_Input records_.
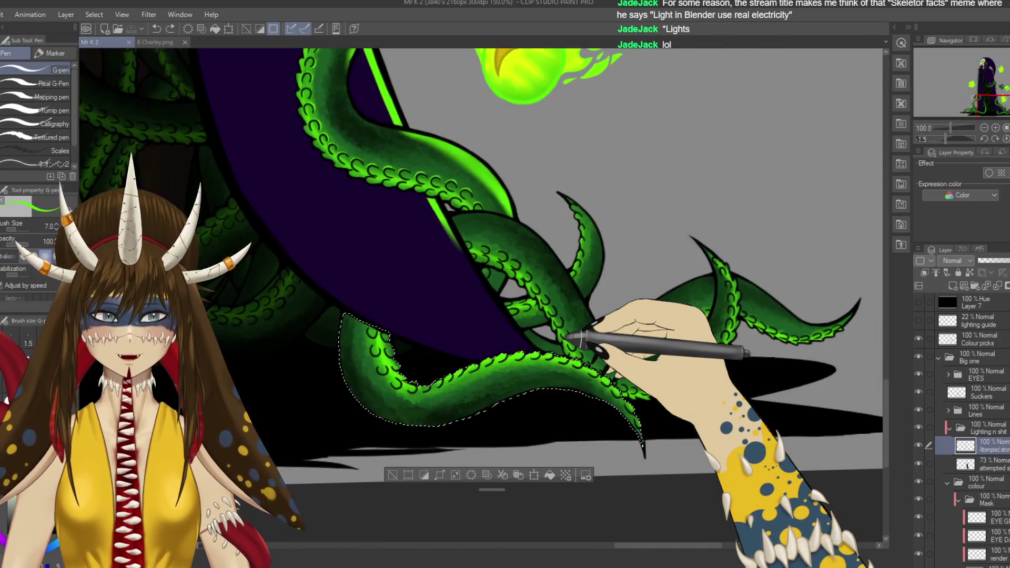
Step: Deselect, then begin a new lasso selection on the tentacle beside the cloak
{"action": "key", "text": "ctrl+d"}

* * *

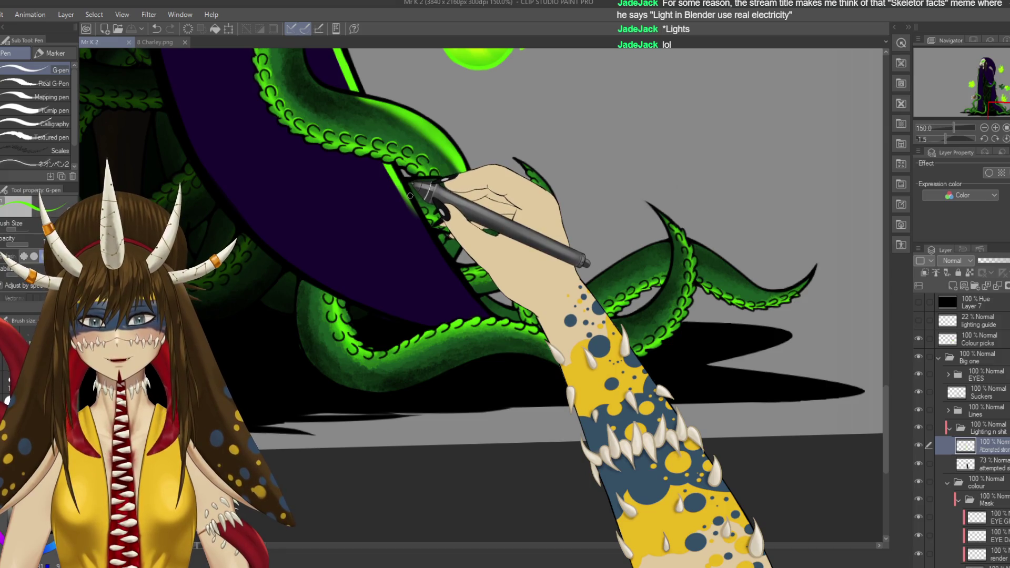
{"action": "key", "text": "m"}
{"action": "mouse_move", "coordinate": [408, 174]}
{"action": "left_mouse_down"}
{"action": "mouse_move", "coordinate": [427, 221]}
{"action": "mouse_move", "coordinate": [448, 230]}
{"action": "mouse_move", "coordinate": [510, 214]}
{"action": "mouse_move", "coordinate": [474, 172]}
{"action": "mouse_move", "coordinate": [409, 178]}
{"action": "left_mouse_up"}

_To do_. What lines above contain "coordinate"? Copy them out.

_Answer_.
{"action": "mouse_move", "coordinate": [408, 174]}
{"action": "mouse_move", "coordinate": [427, 221]}
{"action": "mouse_move", "coordinate": [448, 230]}
{"action": "mouse_move", "coordinate": [510, 214]}
{"action": "mouse_move", "coordinate": [474, 172]}
{"action": "mouse_move", "coordinate": [409, 178]}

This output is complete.